INFORMATION SHOWN
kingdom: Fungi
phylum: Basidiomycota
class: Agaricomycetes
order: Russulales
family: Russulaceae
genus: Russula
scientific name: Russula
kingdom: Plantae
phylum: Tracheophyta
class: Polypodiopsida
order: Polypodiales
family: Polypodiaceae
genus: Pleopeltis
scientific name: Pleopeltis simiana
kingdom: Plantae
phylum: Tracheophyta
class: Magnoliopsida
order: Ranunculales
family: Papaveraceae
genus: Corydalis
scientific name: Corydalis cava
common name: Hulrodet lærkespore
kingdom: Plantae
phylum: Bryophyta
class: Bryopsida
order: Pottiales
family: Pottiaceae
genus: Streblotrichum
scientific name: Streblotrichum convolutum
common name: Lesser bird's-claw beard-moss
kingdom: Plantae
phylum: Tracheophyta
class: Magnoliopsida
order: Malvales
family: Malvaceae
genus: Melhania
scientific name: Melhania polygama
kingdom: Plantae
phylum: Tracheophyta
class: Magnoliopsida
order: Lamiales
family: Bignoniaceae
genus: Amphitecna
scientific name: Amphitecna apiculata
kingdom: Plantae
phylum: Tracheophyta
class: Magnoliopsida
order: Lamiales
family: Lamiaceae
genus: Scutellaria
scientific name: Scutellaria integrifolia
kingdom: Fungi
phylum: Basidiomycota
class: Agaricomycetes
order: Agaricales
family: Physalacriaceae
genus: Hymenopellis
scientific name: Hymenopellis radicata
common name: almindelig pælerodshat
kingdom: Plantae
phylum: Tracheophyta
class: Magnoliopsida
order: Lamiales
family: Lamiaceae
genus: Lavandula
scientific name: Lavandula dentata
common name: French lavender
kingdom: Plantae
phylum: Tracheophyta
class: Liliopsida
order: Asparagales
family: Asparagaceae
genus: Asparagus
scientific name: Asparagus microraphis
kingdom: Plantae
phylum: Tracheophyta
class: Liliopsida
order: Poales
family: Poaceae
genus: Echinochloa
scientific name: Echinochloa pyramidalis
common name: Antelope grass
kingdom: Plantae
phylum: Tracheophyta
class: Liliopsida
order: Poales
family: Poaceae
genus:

WHAT NEEDS TO BE DONE
Reproduce all of the data above, renaming every occurrence of "common name" to "vernacular name" and leaving every other line unchanged.

TASK RESPONSE
kingdom: Fungi
phylum: Basidiomycota
class: Agaricomycetes
order: Russulales
family: Russulaceae
genus: Russula
scientific name: Russula
kingdom: Plantae
phylum: Tracheophyta
class: Polypodiopsida
order: Polypodiales
family: Polypodiaceae
genus: Pleopeltis
scientific name: Pleopeltis simiana
kingdom: Plantae
phylum: Tracheophyta
class: Magnoliopsida
order: Ranunculales
family: Papaveraceae
genus: Corydalis
scientific name: Corydalis cava
vernacular name: Hulrodet lærkespore
kingdom: Plantae
phylum: Bryophyta
class: Bryopsida
order: Pottiales
family: Pottiaceae
genus: Streblotrichum
scientific name: Streblotrichum convolutum
vernacular name: Lesser bird's-claw beard-moss
kingdom: Plantae
phylum: Tracheophyta
class: Magnoliopsida
order: Malvales
family: Malvaceae
genus: Melhania
scientific name: Melhania polygama
kingdom: Plantae
phylum: Tracheophyta
class: Magnoliopsida
order: Lamiales
family: Bignoniaceae
genus: Amphitecna
scientific name: Amphitecna apiculata
kingdom: Plantae
phylum: Tracheophyta
class: Magnoliopsida
order: Lamiales
family: Lamiaceae
genus: Scutellaria
scientific name: Scutellaria integrifolia
kingdom: Fungi
phylum: Basidiomycota
class: Agaricomycetes
order: Agaricales
family: Physalacriaceae
genus: Hymenopellis
scientific name: Hymenopellis radicata
vernacular name: almindelig pælerodshat
kingdom: Plantae
phylum: Tracheophyta
class: Magnoliopsida
order: Lamiales
family: Lamiaceae
genus: Lavandula
scientific name: Lavandula dentata
vernacular name: French lavender
kingdom: Plantae
phylum: Tracheophyta
class: Liliopsida
order: Asparagales
family: Asparagaceae
genus: Asparagus
scientific name: Asparagus microraphis
kingdom: Plantae
phylum: Tracheophyta
class: Liliopsida
order: Poales
family: Poaceae
genus: Echinochloa
scientific name: Echinochloa pyramidalis
vernacular name: Antelope grass
kingdom: Plantae
phylum: Tracheophyta
class: Liliopsida
order: Poales
family: Poaceae
genus:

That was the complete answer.